For related articles and more information, please visit OCA's Fair Trade page.


When TransFair USA announced last fall that it was changing its name to Fair Trade USA, an immediate and on-going tsunami of outrage and indignation burst through the Fair Trade community. Alternative Trade Organizations, 100% Fair Trade roasters, student, religious, and consumer activists, and non-profit organizations, all of whom have dedicated themselves to the difficult but critically important work of building market access for small farmers across the globe, were affronted. How could any single organization, a certifying agency no less, claim the name Fair Trade? Fair Trade is a concept, a way of doing business, a value system, an entire movement built through the convictions and hard work of hundreds of thousands of individuals across the globe. Can one organization simply appropriate all that "Fair Trade" signifies, and claim it for itself?

Reactions to the announcement have differed, but mainly span from disappointment to anger. Some are dismayed that TransFair would undertake such a divisive move, thereby attracting bad publicity and potentially hurting those for whom Fair Trade is most supposed to benefit. Others are more indignant, seeing this step as one more in a long line of "corporate-like attitudes and behaviors" that blatantly disregard and steamroll over the legitimate concerns of others in the movement.  Still others give TransFair credit for devising such a bold marketing move: just when your organization is encountering growing public relations challenges, rebrand yourselves so that the average consumer makes the assumption that your organization and Fair Trade are one and the same.

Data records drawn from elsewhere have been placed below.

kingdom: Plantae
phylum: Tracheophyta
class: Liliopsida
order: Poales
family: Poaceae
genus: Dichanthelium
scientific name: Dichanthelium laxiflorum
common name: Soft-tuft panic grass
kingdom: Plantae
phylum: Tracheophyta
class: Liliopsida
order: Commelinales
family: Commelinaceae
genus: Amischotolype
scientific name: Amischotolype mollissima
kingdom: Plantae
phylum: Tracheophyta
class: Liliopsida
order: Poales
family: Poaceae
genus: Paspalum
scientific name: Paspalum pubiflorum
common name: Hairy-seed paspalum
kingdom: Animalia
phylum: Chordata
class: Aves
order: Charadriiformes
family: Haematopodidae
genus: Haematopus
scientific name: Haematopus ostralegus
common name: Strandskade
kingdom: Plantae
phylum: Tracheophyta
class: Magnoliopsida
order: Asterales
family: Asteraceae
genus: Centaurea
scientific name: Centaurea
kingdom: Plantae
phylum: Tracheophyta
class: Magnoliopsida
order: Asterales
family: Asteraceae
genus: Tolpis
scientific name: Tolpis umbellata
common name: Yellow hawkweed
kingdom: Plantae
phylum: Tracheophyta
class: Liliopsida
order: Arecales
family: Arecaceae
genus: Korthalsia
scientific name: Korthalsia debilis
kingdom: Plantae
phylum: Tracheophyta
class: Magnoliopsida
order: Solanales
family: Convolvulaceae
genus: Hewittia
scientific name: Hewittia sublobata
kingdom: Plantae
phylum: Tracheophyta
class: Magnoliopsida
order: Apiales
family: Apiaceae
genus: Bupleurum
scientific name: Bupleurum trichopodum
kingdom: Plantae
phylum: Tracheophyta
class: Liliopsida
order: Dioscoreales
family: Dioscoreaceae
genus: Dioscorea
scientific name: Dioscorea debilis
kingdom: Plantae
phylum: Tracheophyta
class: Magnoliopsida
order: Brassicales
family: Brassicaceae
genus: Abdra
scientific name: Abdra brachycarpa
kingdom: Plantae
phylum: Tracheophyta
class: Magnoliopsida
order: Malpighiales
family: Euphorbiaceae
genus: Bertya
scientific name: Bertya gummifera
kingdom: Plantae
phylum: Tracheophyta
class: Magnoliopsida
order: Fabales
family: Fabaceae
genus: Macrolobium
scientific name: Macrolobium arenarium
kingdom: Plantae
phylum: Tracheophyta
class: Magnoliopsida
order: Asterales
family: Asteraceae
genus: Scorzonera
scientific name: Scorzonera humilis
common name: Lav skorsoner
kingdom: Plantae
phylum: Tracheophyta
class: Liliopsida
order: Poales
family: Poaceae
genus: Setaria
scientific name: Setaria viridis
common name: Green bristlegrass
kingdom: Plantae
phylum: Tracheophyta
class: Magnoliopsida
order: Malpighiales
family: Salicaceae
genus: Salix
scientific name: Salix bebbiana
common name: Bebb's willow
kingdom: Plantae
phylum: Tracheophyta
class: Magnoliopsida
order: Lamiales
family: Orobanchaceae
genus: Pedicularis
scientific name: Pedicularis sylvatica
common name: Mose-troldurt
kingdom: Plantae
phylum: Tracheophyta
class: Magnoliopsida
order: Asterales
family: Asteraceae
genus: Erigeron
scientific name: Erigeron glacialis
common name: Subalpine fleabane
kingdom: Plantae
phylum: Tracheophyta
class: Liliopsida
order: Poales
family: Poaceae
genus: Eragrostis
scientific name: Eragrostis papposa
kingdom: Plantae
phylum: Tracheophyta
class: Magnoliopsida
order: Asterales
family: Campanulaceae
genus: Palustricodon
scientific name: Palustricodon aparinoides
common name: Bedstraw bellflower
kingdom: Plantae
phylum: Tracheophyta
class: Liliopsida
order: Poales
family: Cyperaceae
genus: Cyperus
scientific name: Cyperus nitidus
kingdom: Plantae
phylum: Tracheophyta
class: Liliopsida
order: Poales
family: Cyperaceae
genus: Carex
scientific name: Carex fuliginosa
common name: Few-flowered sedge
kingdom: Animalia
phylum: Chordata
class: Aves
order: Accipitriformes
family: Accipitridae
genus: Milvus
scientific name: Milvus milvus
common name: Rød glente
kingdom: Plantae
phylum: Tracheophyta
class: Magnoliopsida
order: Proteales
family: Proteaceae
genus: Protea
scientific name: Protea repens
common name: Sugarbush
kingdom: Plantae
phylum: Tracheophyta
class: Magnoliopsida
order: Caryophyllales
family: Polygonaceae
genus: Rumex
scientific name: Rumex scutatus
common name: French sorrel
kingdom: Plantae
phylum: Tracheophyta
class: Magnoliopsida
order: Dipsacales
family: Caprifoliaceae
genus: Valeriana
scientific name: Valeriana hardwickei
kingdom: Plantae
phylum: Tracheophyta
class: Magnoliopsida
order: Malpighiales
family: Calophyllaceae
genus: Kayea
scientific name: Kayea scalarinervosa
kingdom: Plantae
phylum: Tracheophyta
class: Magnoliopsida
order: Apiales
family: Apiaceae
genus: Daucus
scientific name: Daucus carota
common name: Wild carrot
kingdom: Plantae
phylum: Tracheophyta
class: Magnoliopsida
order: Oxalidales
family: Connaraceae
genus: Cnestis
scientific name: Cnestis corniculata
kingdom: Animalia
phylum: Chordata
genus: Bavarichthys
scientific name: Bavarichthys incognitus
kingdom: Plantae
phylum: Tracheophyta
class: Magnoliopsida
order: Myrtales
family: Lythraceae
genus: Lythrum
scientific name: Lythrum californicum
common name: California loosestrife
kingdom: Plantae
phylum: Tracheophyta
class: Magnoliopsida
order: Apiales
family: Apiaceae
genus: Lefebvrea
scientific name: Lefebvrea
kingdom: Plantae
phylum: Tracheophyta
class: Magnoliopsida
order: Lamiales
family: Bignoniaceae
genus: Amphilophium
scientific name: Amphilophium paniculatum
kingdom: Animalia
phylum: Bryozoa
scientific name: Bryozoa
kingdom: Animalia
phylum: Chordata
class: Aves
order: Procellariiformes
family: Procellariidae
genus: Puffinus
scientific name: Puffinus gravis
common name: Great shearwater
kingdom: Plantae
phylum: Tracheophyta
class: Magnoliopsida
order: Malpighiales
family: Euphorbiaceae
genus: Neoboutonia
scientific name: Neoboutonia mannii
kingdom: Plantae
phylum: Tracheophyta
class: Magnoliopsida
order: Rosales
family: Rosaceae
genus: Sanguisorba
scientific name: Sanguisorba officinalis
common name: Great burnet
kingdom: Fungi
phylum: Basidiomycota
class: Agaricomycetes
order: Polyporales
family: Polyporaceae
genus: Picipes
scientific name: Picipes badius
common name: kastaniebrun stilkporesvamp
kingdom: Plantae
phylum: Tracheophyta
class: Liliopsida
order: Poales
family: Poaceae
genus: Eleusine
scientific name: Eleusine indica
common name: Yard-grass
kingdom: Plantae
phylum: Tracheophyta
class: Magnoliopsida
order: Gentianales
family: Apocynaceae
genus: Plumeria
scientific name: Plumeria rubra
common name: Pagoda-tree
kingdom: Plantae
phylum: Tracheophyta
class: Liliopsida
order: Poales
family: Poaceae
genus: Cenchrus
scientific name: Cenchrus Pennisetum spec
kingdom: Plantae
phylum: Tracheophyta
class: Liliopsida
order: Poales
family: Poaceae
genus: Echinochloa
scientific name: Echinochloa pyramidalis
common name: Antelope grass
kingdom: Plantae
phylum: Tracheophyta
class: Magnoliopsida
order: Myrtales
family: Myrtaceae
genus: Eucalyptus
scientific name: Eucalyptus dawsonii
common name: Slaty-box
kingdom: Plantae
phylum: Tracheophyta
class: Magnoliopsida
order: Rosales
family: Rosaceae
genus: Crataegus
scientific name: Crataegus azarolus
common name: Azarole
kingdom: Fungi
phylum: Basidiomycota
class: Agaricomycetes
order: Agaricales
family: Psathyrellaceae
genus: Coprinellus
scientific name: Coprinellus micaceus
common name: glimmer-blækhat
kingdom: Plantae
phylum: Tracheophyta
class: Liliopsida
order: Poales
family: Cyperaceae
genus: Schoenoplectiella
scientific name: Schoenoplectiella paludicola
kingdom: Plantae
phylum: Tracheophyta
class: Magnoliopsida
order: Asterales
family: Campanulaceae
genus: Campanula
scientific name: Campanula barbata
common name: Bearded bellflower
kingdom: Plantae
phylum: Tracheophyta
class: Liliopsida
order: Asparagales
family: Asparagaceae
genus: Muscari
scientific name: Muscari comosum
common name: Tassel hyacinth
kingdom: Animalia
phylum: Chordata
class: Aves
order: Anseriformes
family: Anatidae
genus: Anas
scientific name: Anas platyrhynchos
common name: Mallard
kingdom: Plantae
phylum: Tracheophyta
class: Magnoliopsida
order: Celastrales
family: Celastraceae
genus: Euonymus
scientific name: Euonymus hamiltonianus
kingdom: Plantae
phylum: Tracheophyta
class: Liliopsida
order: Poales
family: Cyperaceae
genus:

It is interesting that the move comes at a time when criticism of TransFair's approach and its actions has never been higher. In fact, the name change coincides with the recent decision this past year of many organizations, including Equal Exchange, to drop the use of the TransFair logo on fairly traded products, in favor of the IMO (Institute of Market Ecology) "Fair for Life" certification. Not only does the departure of many of the original "100% Fair Traders" signal growing discontent with TransFair, but since companies must pay each time they use the TransFair logo on a product, discontinuing use of their seal also carries financial impact.  For the first time, companies finally have a choice between Fair Trade certifications. It is no wonder that TransFair took this moment to try and become Fair Trade USA.